- WORK TASK
Only the pictures stay out; every record is to be quoted exactly.

- DATA SUPPLIED

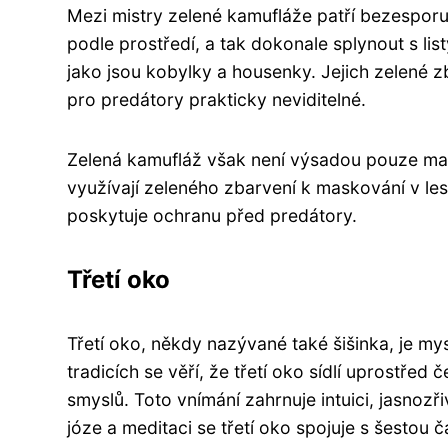
Mezi mistry zelené kamufláže patří bezesporu
podle prostředí, a tak dokonale splynout s li
jako jsou kobylky a housenky. Jejich zelené zb
pro predátory prakticky neviditelné.
Zelená kamufláž však není výsadou pouze malých
využívají zeleného zbarvení k maskování v lese
poskytuje ochranu před predátory.
Třetí oko
Třetí oko, někdy nazývané také šišinka, je m
tradicích se věří, že třetí oko sídlí uprostř
smyslů. Toto vnímání zahrnuje intuici, jasnozř
józe a meditaci se třetí oko spojuje s šestou 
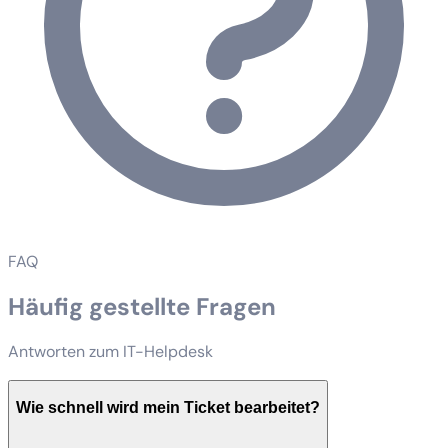
FAQ
Häufig gestellte Fragen
Antworten zum IT-Helpdesk
Wie schnell wird mein Ticket bearbeitet?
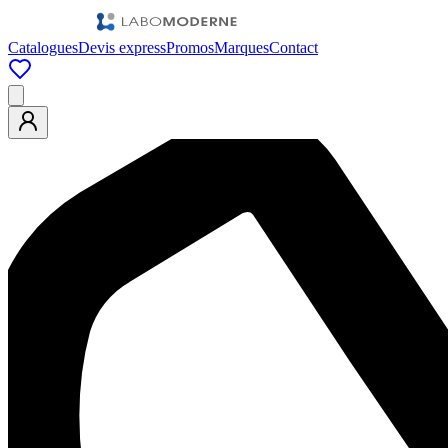
Catalogues
Devis express
Promos
Marques
Contact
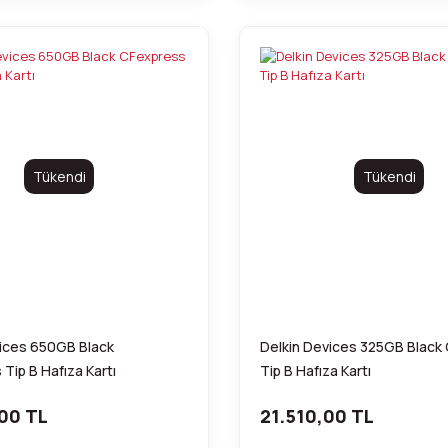
Tükendi
Tükendi
vices 650GB Black
Delkin Devices 325GB Black
Tip B Hafıza Kartı
Tip B Hafıza Kartı
00 TL
21.510,00 TL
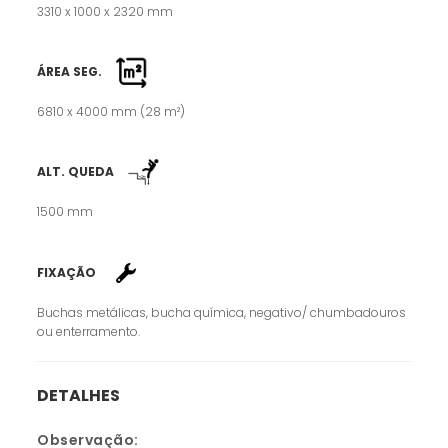
3310 x 1000 x 2320 mm
ÁREA SEG.
6810 x 4000 mm (28 m²)
ALT. QUEDA
1500 mm
FIXAÇÃO
Buchas metálicas, bucha química, negativo/ chumbadouros
ou enterramento.
DETALHES
Observação:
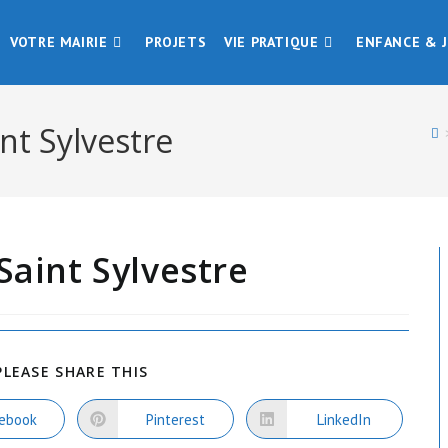
VOTRE MAIRIE
PROJETS
VIE PRATIQUE
ENFANCE & 
int Sylvestre
Saint Sylvestre
PARTAGER
PLEASE SHARE THIS
CE
CONTENU
ebook
Pinterest
LinkedIn
vrir
Ouvrir
Ouvrir
ns
dans
dans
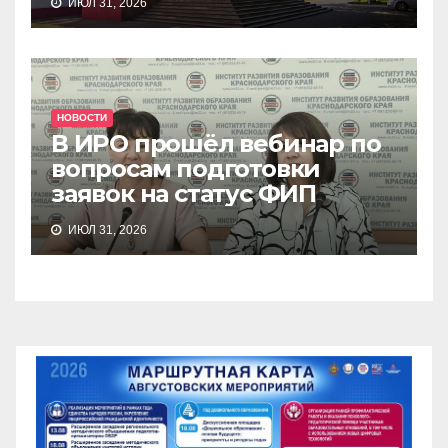
ИЮЛ 31, 2026
НОВОСТИ
В ИРО прошёл вебинар по
вопросам подготовки
заявок на статус ФИП
ИЮЛ 31, 2026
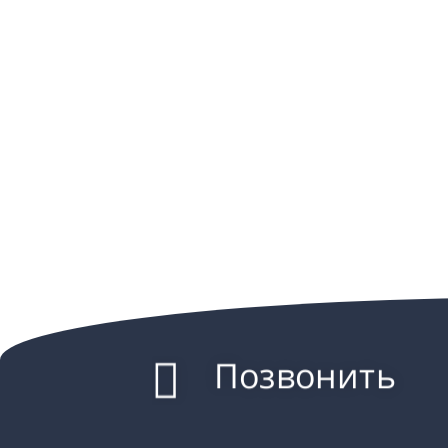
Позвонить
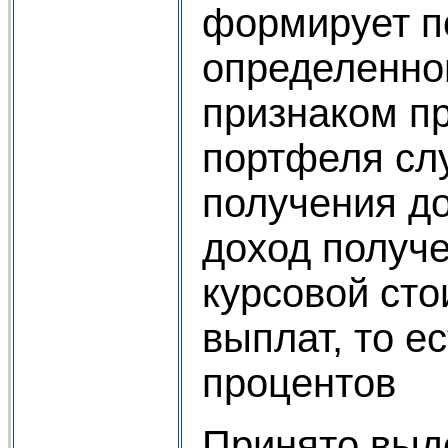
формирует п
определенно
признаком п
портфеля сл
получения до
доход получе
курсовой сто
выплат, то е
процентов
Принято выд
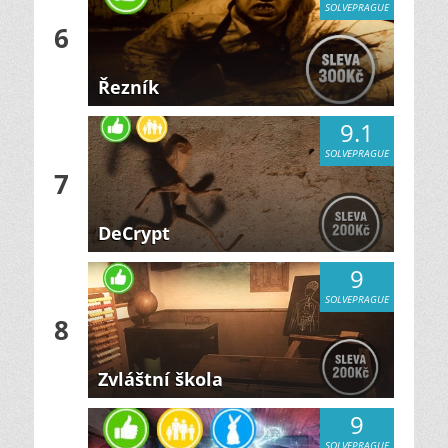
SOLVEPRAGUE
6
Řezník
9.1
SOLVEPRAGUE
7
DeCrypt
9
SOLVEPRAGUE
8
Zvláštní škola
9
SOLVEPRAGUE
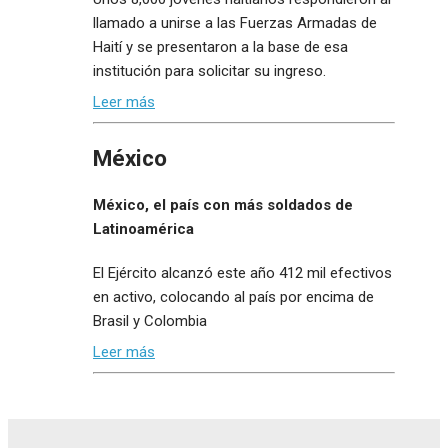
llamado a unirse a las Fuerzas Armadas de
Haití y se presentaron a la base de esa
institución para solicitar su ingreso.
Leer más
México
México, el país con más soldados de
Latinoamérica
El Ejército alcanzó este año 412 mil efectivos
en activo, colocando al país por encima de
Brasil y Colombia
Leer más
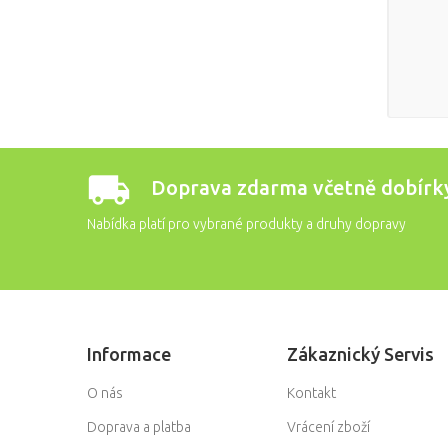
Doprava zdarma včetně dobírk
Nabídka platí pro vybrané produkty a druhy dopravy
Informace
Zákaznický Servis
O nás
Kontakt
Doprava a platba
Vrácení zboží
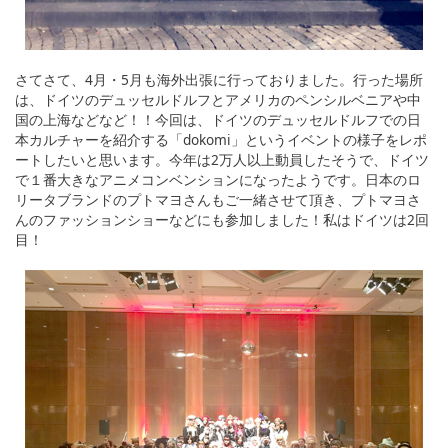
さてさて、4月・5月も海外出張に行っておりました。行った場所
は、ドイツのデュッセルドルフとアメリカのペンシルベニアや中
国の上海などなど！！今回は、ドイツのデュッセルドルフでの日
本カルチャーを紹介する「dokomi」というイベントの様子をレポ
ートしたいと思います。今年は2万人以上動員したそうで、ドイツ
で１番大きなアニメコンベンションになったようです。日本のロ
リータブランドのプトマヨさんもご一緒させて頂き、プトマヨさ
んのファッションショーなどにも参加しました！私はドイツは2回
目！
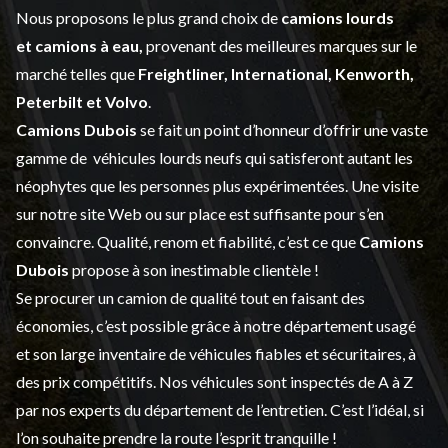
Nous proposons le plus grand choix de
camions lourds
et
camions à eau,
provenant des meilleures marques sur le
marché telles que
Freightliner, International, Kenworth,
Peterbilt et Volvo
.
Camions Dubois
se fait un point d’honneur d’offrir une vaste
gamme de
véhicules lourds neufs
qui satisferont autant les
néophytes que les personnes plus expérimentées. Une visite
sur notre site Web ou sur place est suffisante pour s’en
convaincre. Qualité, renom et fiabilité, c’est ce que
Camions
Dubois
propose à son inestimable clientèle !
Se procurer un camion de qualité tout en faisant des
économies, c’est possible grâce à notre
département usagé
et son large inventaire de véhicules fiables et sécuritaires, à
des prix compétitifs. Nos véhicules sont inspectés de A à Z
par nos experts du département de l’
entretien
. C’est l’idéal, si
l’on souhaite prendre la route l’esprit tranquille !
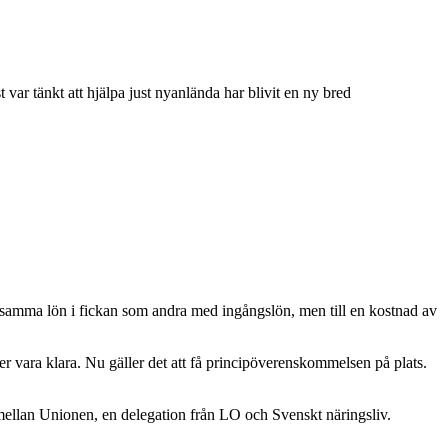
var tänkt att hjälpa just nyanlända har blivit en ny bred
r samma lön i fickan som andra med ingångslön, men till en kostnad av
er vara klara. Nu gäller det att få principöverenskommelsen på plats.
mellan Unionen, en delegation från LO och Svenskt näringsliv.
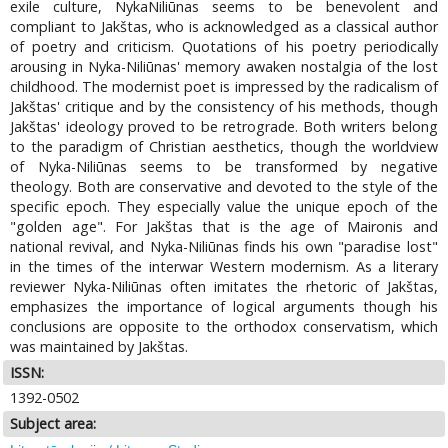
exile culture, NykaNiliūnas seems to be benevolent and
compliant to Jakštas, who is acknowledged as a classical author
of poetry and criticism. Quotations of his poetry periodically
arousing in Nyka-Niliūnas' memory awaken nostalgia of the lost
childhood. The modernist poet is impressed by the radicalism of
Jakštas' critique and by the consistency of his methods, though
Jakštas' ideology proved to be retrograde. Both writers belong
to the paradigm of Christian aesthetics, though the worldview
of Nyka-Niliūnas seems to be transformed by negative
theology. Both are conservative and devoted to the style of the
specific epoch. They especially value the unique epoch of the
"golden age". For Jakštas that is the age of Maironis and
national revival, and Nyka-Niliūnas finds his own "paradise lost"
in the times of the interwar Western modernism. As a literary
reviewer Nyka-Niliūnas often imitates the rhetoric of Jakštas,
emphasizes the importance of logical arguments though his
conclusions are opposite to the orthodox conservatism, which
was maintained by Jakštas.
ISSN:
1392-0502
Subject area:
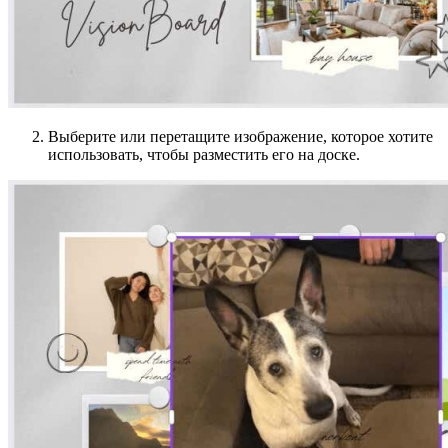
Выберите или перетащите изображение, которое хотите
использовать, чтобы разместить его на доске.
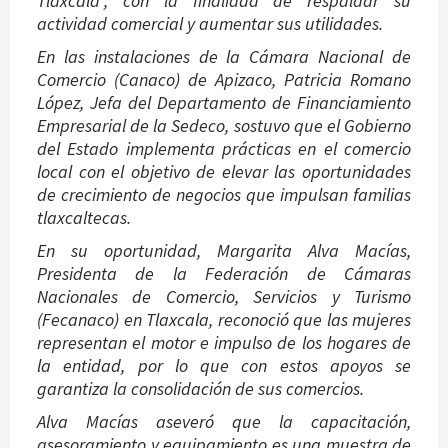
Tlaxcala”, con la finalidad de respaldar su
actividad comercial y aumentar sus utilidades.
En las instalaciones de la Cámara Nacional de
Comercio (Canaco) de Apizaco, Patricia Romano
López, Jefa del Departamento de Financiamiento
Empresarial de la Sedeco, sostuvo que el Gobierno
del Estado implementa prácticas en el comercio
local con el objetivo de elevar las oportunidades
de crecimiento de negocios que impulsan familias
tlaxcaltecas.
En su oportunidad, Margarita Alva Macías,
Presidenta de la Federación de Cámaras
Nacionales de Comercio, Servicios y Turismo
(Fecanaco) en Tlaxcala, reconoció que las mujeres
representan el motor e impulso de los hogares de
la entidad, por lo que con estos apoyos se
garantiza la consolidación de sus comercios.
Alva Macías aseveró que la capacitación,
asesoramiento y equipamiento es una muestra de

- RESULT OF THIS TASK
Mezi mistry zelené kamufláže patří bezesporu
podle prostředí, a tak dokonale splynout s li
jako jsou kobylky a housenky. Jejich zelené zb
pro predátory prakticky neviditelné.
Zelená kamufláž však není výsadou pouze malých
využívají zeleného zbarvení k maskování v lese
poskytuje ochranu před predátory.
Třetí oko
Třetí oko, někdy nazývané také šišinka, je m
tradicích se věří, že třetí oko sídlí uprostř
smyslů. Toto vnímání zahrnuje intuici, jasnozř
józe a meditaci se třetí oko spojuje s šestou 
FAQ
Häufig gestellte Fragen
Antworten zum IT-Helpdesk
Wie schnell wird mein Ticket bearbeitet?
Catalogues
Devis express
Promos
Marques
Contact
Tükendi
Tükendi
vices 650GB Black
Delkin Devices 325GB Black
Tip B Hafıza Kartı
Tip B Hafıza Kartı
00 TL
21.510,00 TL
3310 x 1000 x 2320 mm
ÁREA SEG.
6810 x 4000 mm (28 m²)
ALT. QUEDA
1500 mm
FIXAÇÃO
Buchas metálicas, bucha química, negativo/ chumbadouros
ou enterramento.
DETALHES
Observação:
VOTRE MAIRIE
PROJETS
VIE PRATIQUE
ENFANCE & 
int Sylvestre
Saint Sylvestre
PARTAGER
PLEASE SHARE THIS
CE
CONTENU
ebook
Pinterest
LinkedIn
vrir
Ouvrir
Ouvrir
ns
dans
dans
ИЮЛ 31, 2026
НОВОСТИ
В ИРО прошёл вебинар по
вопросам подготовки
заявок на статус ФИП
ИЮЛ 31, 2026
Позвонить
формирует п
определенно
признаком п
портфеля сл
получения до
доход получе
курсовой сто
выплат, то е
процентов
Принято выд
SOLVEPRAGUE
6
Řezník
9.1
SOLVEPRAGUE
7
DeCrypt
9
SOLVEPRAGUE
8
Zvláštní škola
9
SOLVEPRAGUE
llamado a unirse a las Fuerzas Armadas de
Haití y se presentaron a la base de esa
institución para solicitar su ingreso.
Leer más
México
México, el país con más soldados de
Latinoamérica
El Ejército alcanzó este año 412 mil efectivos
en activo, colocando al país por encima de
Brasil y Colombia
Leer más
Doprava zdarma včetně dobírk
Nabídka platí pro vybrané produkty a druhy dopravy
Informace
Zákaznický Servis
O nás
Kontakt
Doprava a platba
Vrácení zboží
さてさて、4月・5月も海外出張に行っておりました。行った場所
は、ドイツのデュッセルドルフとアメリカのペンシルベニアや中
国の上海などなど！！今回は、ドイツのデュッセルドルフでの日
本カルチャーを紹介する「dokomi」というイベントの様子をレポ
ートしたいと思います。今年は2万人以上動員したそうで、ドイツ
で１番大きなアニメコンベンションになったようです。日本のロ
リータブランドのプトマヨさんもご一緒させて頂き、プトマヨさ
んのファッションショーなどにも参加しました！私はドイツは2回
目！
Nous proposons le plus grand choix de
camions lourds
et
camions à eau,
provenant des meilleures marques sur le
marché telles que
Freightliner, International, Kenworth,
Peterbilt et Volvo
.
Camions Dubois
se fait un point d’honneur d’offrir une vaste
gamme de
véhicules lourds neufs
qui satisferont autant les
néophytes que les personnes plus expérimentées. Une visite
sur notre site Web ou sur place est suffisante pour s’en
convaincre. Qualité, renom et fiabilité, c’est ce que
Camions
Dubois
propose à son inestimable clientèle !
Se procurer un camion de qualité tout en faisant des
économies, c’est possible grâce à notre
département usagé
et son large inventaire de véhicules fiables et sécuritaires, à
des prix compétitifs. Nos véhicules sont inspectés de A à Z
par nos experts du département de l’
entretien
. C’est l’idéal, si
l’on souhaite prendre la route l’esprit tranquille !
var tänkt att hjälpa just nyanlända har blivit en ny bred
r samma lön i fickan som andra med ingångslön, men till en kostnad av
er vara klara. Nu gäller det att få principöverenskommelsen på plats.
mellan Unionen, en delegation från LO och Svenskt näringsliv.
exile culture, NykaNiliūnas seems to be benevolent and
compliant to Jakštas, who is acknowledged as a classical author
of poetry and criticism. Quotations of his poetry periodically
arousing in Nyka-Niliūnas' memory awaken nostalgia of the lost
childhood. The modernist poet is impressed by the radicalism of
Jakštas' critique and by the consistency of his methods, though
Jakštas' ideology proved to be retrograde. Both writers belong
to the paradigm of Christian aesthetics, though the worldview
of Nyka-Niliūnas seems to be transformed by negative
theology. Both are conservative and devoted to the style of the
specific epoch. They especially value the unique epoch of the
"golden age". For Jakštas that is the age of Maironis and
national revival, and Nyka-Niliūnas finds his own "paradise lost"
in the times of the interwar Western modernism. As a literary
reviewer Nyka-Niliūnas often imitates the rhetoric of Jakštas,
emphasizes the importance of logical arguments though his
conclusions are opposite to the orthodox conservatism, which
was maintained by Jakštas.
ISSN:
1392-0502
Subject area:
Выберите или перетащите изображение, которое хотите
использовать, чтобы разместить его на доске.
Tlaxcala”, con la finalidad de respaldar su
actividad comercial y aumentar sus utilidades.
En las instalaciones de la Cámara Nacional de
Comercio (Canaco) de Apizaco, Patricia Romano
López, Jefa del Departamento de Financiamiento
Empresarial de la Sedeco, sostuvo que el Gobierno
del Estado implementa prácticas en el comercio
local con el objetivo de elevar las oportunidades
de crecimiento de negocios que impulsan familias
tlaxcaltecas.
En su oportunidad, Margarita Alva Macías,
Presidenta de la Federación de Cámaras
Nacionales de Comercio, Servicios y Turismo
(Fecanaco) en Tlaxcala, reconoció que las mujeres
representan el motor e impulso de los hogares de
la entidad, por lo que con estos apoyos se
garantiza la consolidación de sus comercios.
Alva Macías aseveró que la capacitación,
asesoramiento y equipamiento es una muestra de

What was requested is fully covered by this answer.